### Data records ###
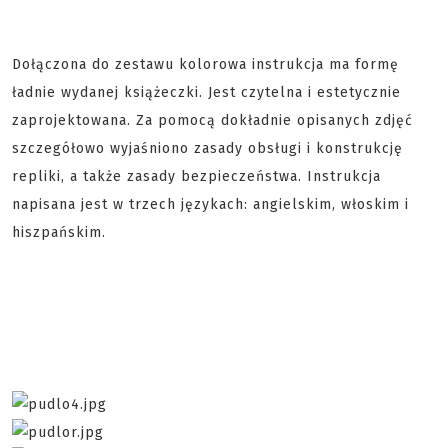
Dołączona do zestawu kolorowa instrukcja ma formę
ładnie wydanej książeczki. Jest czytelna i estetycznie
zaprojektowana. Za pomocą dokładnie opisanych zdjęć
szczegółowo wyjaśniono zasady obsługi i konstrukcję
repliki, a także zasady bezpieczeństwa. Instrukcja
napisana jest w trzech językach: angielskim, włoskim i
hiszpańskim.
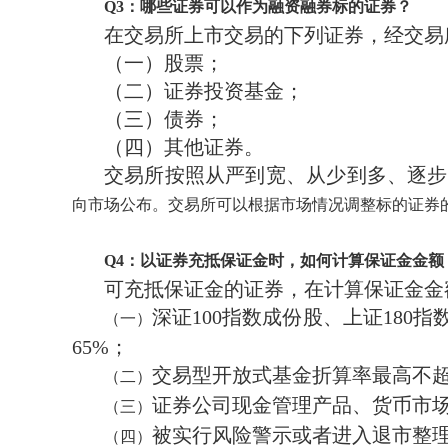
Q3：哪些证券可以作为融资融券标的证券？
在交易所上市交易的下列证券，经交易
（一）股票；
（二）证券投资基金；
（三）债券；
（四）其他证券。
交易所按照从严到宽、从少到多、逐步
向市场公布。交易所可以根据市场情况调整标的证券
Q
4
：以证券充抵保证金时，如何计算保证金金额
可充抵保证金的证券，在计算保证金金
深证100指数成份股、上证18
（一）
65%；
交易型开放式基金折算率最高不超
（二）
证券公司现金管理产品、货币市场
（三）
被实行风险警示或者进入退市整理
（四）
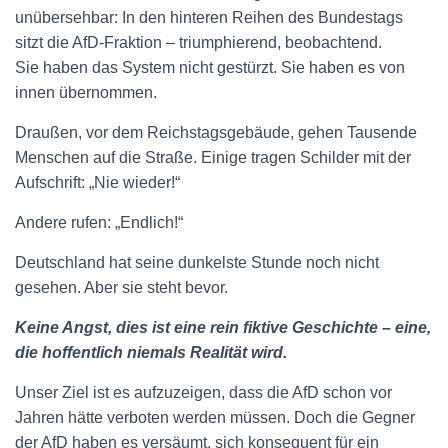
unübersehbar: In den hinteren Reihen des Bundestags
sitzt die AfD-Fraktion – triumphierend, beobachtend.
Sie haben das System nicht gestürzt. Sie haben es von
innen übernommen.
Draußen, vor dem Reichstagsgebäude, gehen Tausende
Menschen auf die Straße. Einige tragen Schilder mit der
Aufschrift:
„Nie wieder!“
Andere rufen:
„Endlich!“
Deutschland hat seine dunkelste Stunde noch nicht
gesehen. Aber sie steht bevor.
Keine Angst, dies ist eine rein fiktive Geschichte – eine,
die hoffentlich niemals Realität wird.
Unser Ziel ist es aufzuzeigen, dass die AfD schon vor
Jahren hätte verboten werden müssen. Doch die Gegner
der AfD haben es versäumt, sich konsequent für ein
###
Aim of the exercise:
In the records above, locate every line with the string "zasady" and copy it.

Task result:
szczegółowo wyjaśniono zasady obsługi i konstrukcję
repliki, a także zasady bezpieczeństwa. Instrukcja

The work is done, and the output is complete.